# Given data
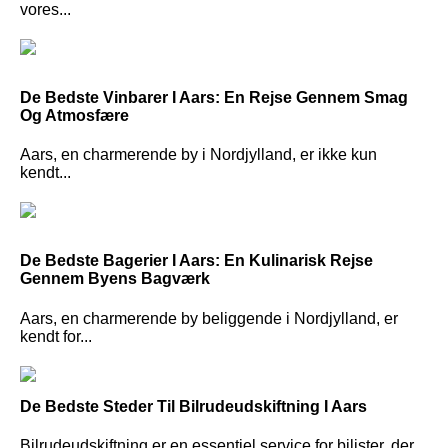
vores...
De Bedste Vinbarer I Aars: En Rejse Gennem Smag
Og Atmosfære
Aars, en charmerende by i Nordjylland, er ikke kun
kendt...
De Bedste Bagerier I Aars: En Kulinarisk Rejse
Gennem Byens Bagværk
Aars, en charmerende by beliggende i Nordjylland, er
kendt for...
De Bedste Steder Til Bilrudeudskiftning I Aars
Bilrudeudskiftning er en essentiel service for bilister, der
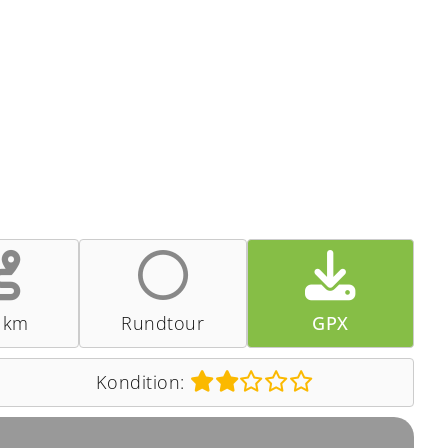
 km
Rundtour
GPX
Kondition:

# Task requirements
Copy out the lines above word for word, leaving out the pictures.

# Response
vores...
De Bedste Vinbarer I Aars: En Rejse Gennem Smag
Og Atmosfære
Aars, en charmerende by i Nordjylland, er ikke kun
kendt...
De Bedste Bagerier I Aars: En Kulinarisk Rejse
Gennem Byens Bagværk
Aars, en charmerende by beliggende i Nordjylland, er
kendt for...
De Bedste Steder Til Bilrudeudskiftning I Aars
Bilrudeudskiftning er en essentiel service for bilister, der
 km
Rundtour
GPX
Kondition:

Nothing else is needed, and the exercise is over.